→ **What is expected**:
Your answer must be the full set of records, copied exactly, with no pictures in it.

→ **The data**:

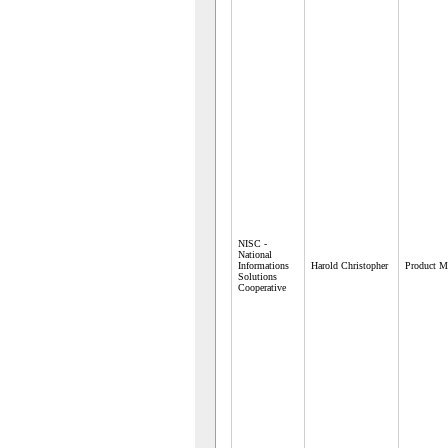
NISC -
National
Informations
Harold Christopher
Product M
Solutions
Cooperative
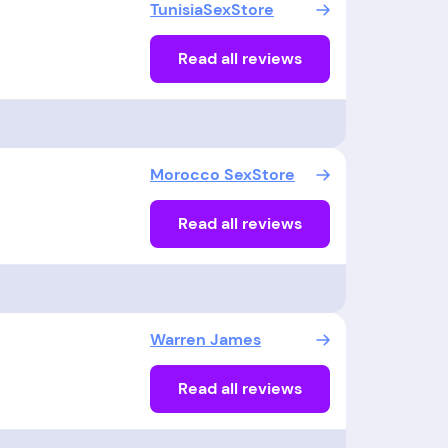
TunisiaSexStore
Read all reviews
Morocco SexStore
Read all reviews
Warren James
Read all reviews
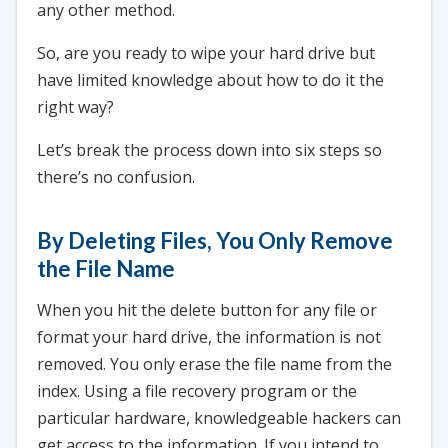
any other method.
So, are you ready to wipe your hard drive but
have limited knowledge about how to do it the
right way?
Let’s break the process down into six steps so
there’s no confusion.
By Deleting Files, You Only Remove
the File Name
When you hit the delete button for any file or
format your hard drive, the information is not
removed. You only erase the file name from the
index. Using a file recovery program or the
particular hardware, knowledgeable hackers can
get access to the information. If you intend to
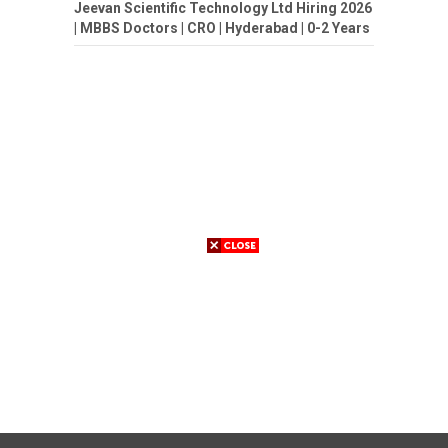
Jeevan Scientific Technology Ltd Hiring 2026
| MBBS Doctors | CRO | Hyderabad | 0-2 Years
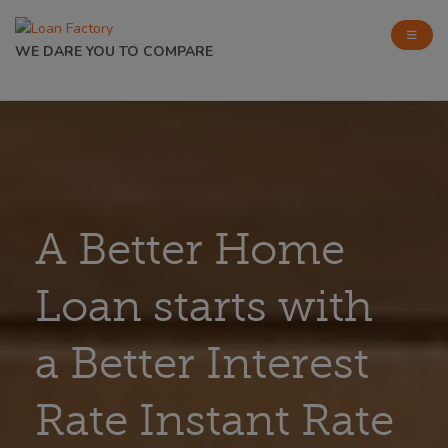
WE DARE YOU TO COMPARE
A Better Home
Loan starts with
a Better Interest
Rate Instant Rate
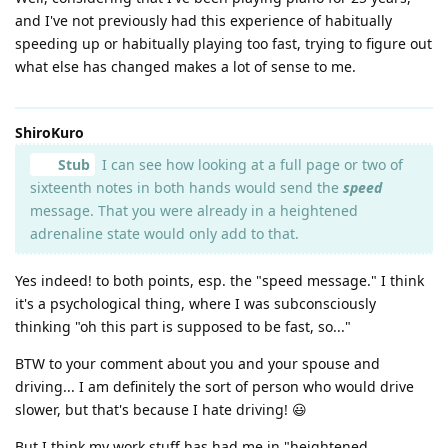
and I've not previously had this experience of habitually
speeding up or habitually playing too fast, trying to figure out
what else has changed makes a lot of sense to me.
ShiroKuro
Stub
I can see how looking at a full page or two of
sixteenth notes in both hands would send the
speed
message. That you were already in a heightened
adrenaline state would only add to that.
Yes indeed! to both points, esp. the "speed message." I think
it's a psychological thing, where I was subconsciously
thinking "oh this part is supposed to be fast, so..."
BTW to your comment about you and your spouse and
driving... I am definitely the sort of person who would drive
slower, but that's because I hate driving! 😃
But I think my work stuff has had me in "heightened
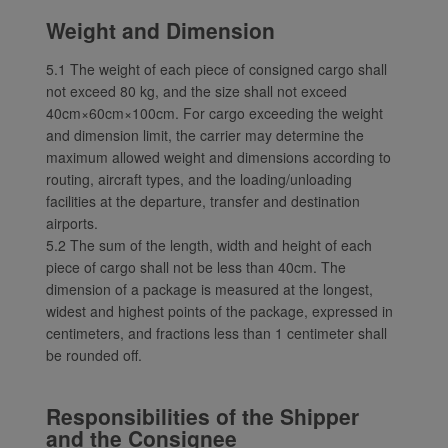
Weight and Dimension
5.1 The weight of each piece of consigned cargo shall
not exceed 80 kg, and the size shall not exceed
40cm×60cm×100cm. For cargo exceeding the weight
and dimension limit, the carrier may determine the
maximum allowed weight and dimensions according to
routing, aircraft types, and the loading/unloading
facilities at the departure, transfer and destination
airports.
5.2 The sum of the length, width and height of each
piece of cargo shall not be less than 40cm. The
dimension of a package is measured at the longest,
widest and highest points of the package, expressed in
centimeters, and fractions less than 1 centimeter shall
be rounded off.
Responsibilities of the Shipper
and the Consignee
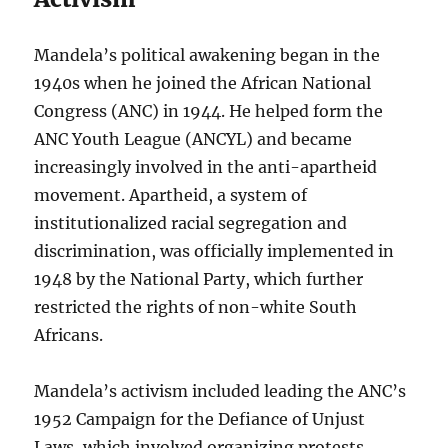
Mandela’s political awakening began in the
1940s when he joined the African National
Congress (ANC) in 1944. He helped form the
ANC Youth League (ANCYL) and became
increasingly involved in the anti-apartheid
movement. Apartheid, a system of
institutionalized racial segregation and
discrimination, was officially implemented in
1948 by the National Party, which further
restricted the rights of non-white South
Africans.
Mandela’s activism included leading the ANC’s
1952 Campaign for the Defiance of Unjust
Laws, which involved organizing protests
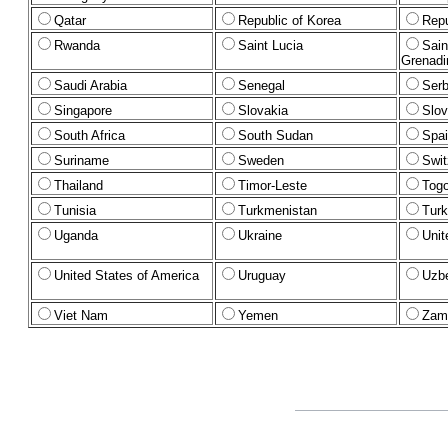
Qatar
Republic of Korea
Repu
Rwanda
Saint Lucia
Sain
Grenadi
Saudi Arabia
Senegal
Serb
Singapore
Slovakia
Slov
South Africa
South Sudan
Spa
Suriname
Sweden
Swit
Thailand
Timor-Leste
Tog
Tunisia
Turkmenistan
Turk
Uganda
Ukraine
Unit
United States of America
Uruguay
Uzbe
Viet Nam
Yemen
Zam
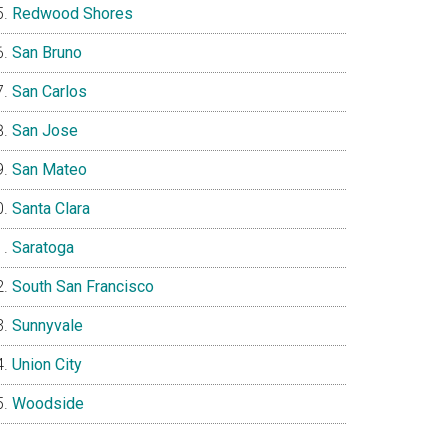
Redwood Shores
San Bruno
San Carlos
San Jose
San Mateo
Santa Clara
Saratoga
South San Francisco
Sunnyvale
Union City
Woodside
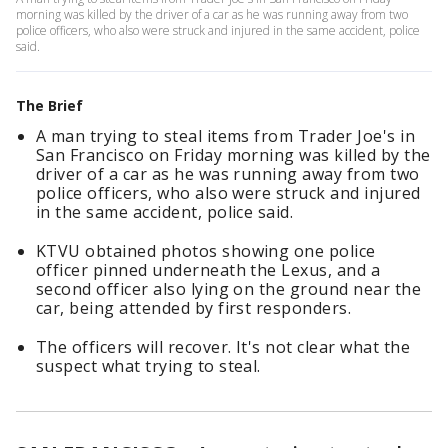
morning was killed by the driver of a car as he was running away from two
police officers, who also were struck and injured in the same accident, police
said.
The Brief
A man trying to steal items from Trader Joe's in
San Francisco on Friday morning was killed by the
driver of a car as he was running away from two
police officers, who also were struck and injured
in the same accident, police said.
KTVU obtained photos showing one police
officer pinned underneath the Lexus, and a
second officer also lying on the ground near the
car, being attended by first responders.
The officers will recover. It's not clear what the
suspect what trying to steal.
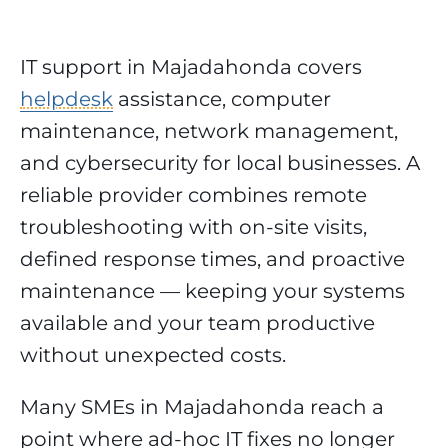
IT support in Majadahonda covers
helpdesk
assistance, computer
maintenance, network management,
and cybersecurity for local businesses. A
reliable provider combines remote
troubleshooting with on-site visits,
defined response times, and proactive
maintenance — keeping your systems
available and your team productive
without unexpected costs.
Many SMEs in Majadahonda reach a
point where ad-hoc IT fixes no longer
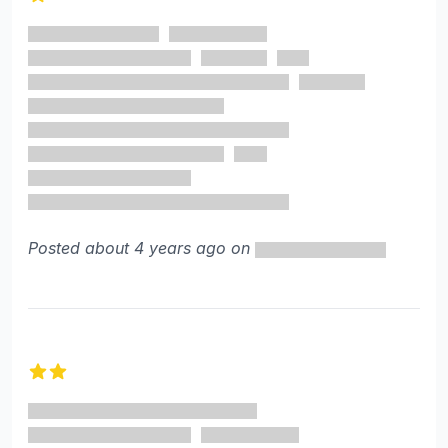
1 out of 5 stars
Posted about 4 years ago on
2 out of 5 stars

→ **Solved problem**:
NISC -
National
Informations
Harold Christopher
Product M
Solutions
Cooperative
TunisiaSexStore
Read all reviews
Morocco SexStore
Read all reviews
Warren James
Read all reviews
any other method.
So, are you ready to wipe your hard drive but
have limited knowledge about how to do it the
right way?
Let’s break the process down into six steps so
there’s no confusion.
By Deleting Files, You Only Remove
the File Name
When you hit the delete button for any file or
format your hard drive, the information is not
removed. You only erase the file name from the
index. Using a file recovery program or the
particular hardware, knowledgeable hackers can
get access to the information. If you intend to
Jeevan Scientific Technology Ltd Hiring 2026
| MBBS Doctors | CRO | Hyderabad | 0-2 Years
WE DARE YOU TO COMPARE
A Better Home
Loan starts with
a Better Interest
Rate Instant Rate
and I've not previously had this experience of habitually
speeding up or habitually playing too fast, trying to figure out
what else has changed makes a lot of sense to me.
ShiroKuro
Stub
I can see how looking at a full page or two of
sixteenth notes in both hands would send the
speed
message. That you were already in a heightened
adrenaline state would only add to that.
Yes indeed! to both points, esp. the "speed message." I think
it's a psychological thing, where I was subconsciously
thinking "oh this part is supposed to be fast, so..."
BTW to your comment about you and your spouse and
driving... I am definitely the sort of person who would drive
slower, but that's because I hate driving! 😃
But I think my work stuff has had me in "heightened
Weight and Dimension
5.1 The weight of each piece of consigned cargo shall
not exceed 80 kg, and the size shall not exceed
40cm×60cm×100cm. For cargo exceeding the weight
and dimension limit, the carrier may determine the
maximum allowed weight and dimensions according to
routing, aircraft types, and the loading/unloading
facilities at the departure, transfer and destination
airports.
5.2 The sum of the length, width and height of each
piece of cargo shall not be less than 40cm. The
dimension of a package is measured at the longest,
widest and highest points of the package, expressed in
centimeters, and fractions less than 1 centimeter shall
be rounded off.
Responsibilities of the Shipper
and the Consignee
Mandela’s political awakening began in the
1940s when he joined the African National
Congress (ANC) in 1944. He helped form the
ANC Youth League (ANCYL) and became
increasingly involved in the anti-apartheid
movement. Apartheid, a system of
institutionalized racial segregation and
discrimination, was officially implemented in
1948 by the National Party, which further
restricted the rights of non-white South
Africans.
Mandela’s activism included leading the ANC’s
1952 Campaign for the Defiance of Unjust
Laws, which involved organizing protests
Qatar
Republic of Korea
Repu
Rwanda
Saint Lucia
Sain
Grenadi
Saudi Arabia
Senegal
Serb
Singapore
Slovakia
Slov
South Africa
South Sudan
Spa
Suriname
Sweden
Swit
Thailand
Timor-Leste
Tog
Tunisia
Turkmenistan
Turk
Uganda
Ukraine
Unit
United States of America
Uruguay
Uzbe
Viet Nam
Yemen
Zam
Redwood Shores
San Bruno
San Carlos
San Jose
San Mateo
Santa Clara
Saratoga
South San Francisco
Sunnyvale
Union City
Woodside
morning was killed by the driver of a car as he was running away from two
police officers, who also were struck and injured in the same accident, police
said.
The Brief
A man trying to steal items from Trader Joe's in
San Francisco on Friday morning was killed by the
driver of a car as he was running away from two
police officers, who also were struck and injured
in the same accident, police said.
KTVU obtained photos showing one police
officer pinned underneath the Lexus, and a
second officer also lying on the ground near the
car, being attended by first responders.
The officers will recover. It's not clear what the
suspect what trying to steal.
IT support in Majadahonda covers
helpdesk
assistance, computer
maintenance, network management,
and cybersecurity for local businesses. A
reliable provider combines remote
troubleshooting with on-site visits,
defined response times, and proactive
maintenance — keeping your systems
available and your team productive
without unexpected costs.
Many SMEs in Majadahonda reach a
point where ad-hoc IT fixes no longer
1 out of 5 stars
Posted about 4 years ago on
2 out of 5 stars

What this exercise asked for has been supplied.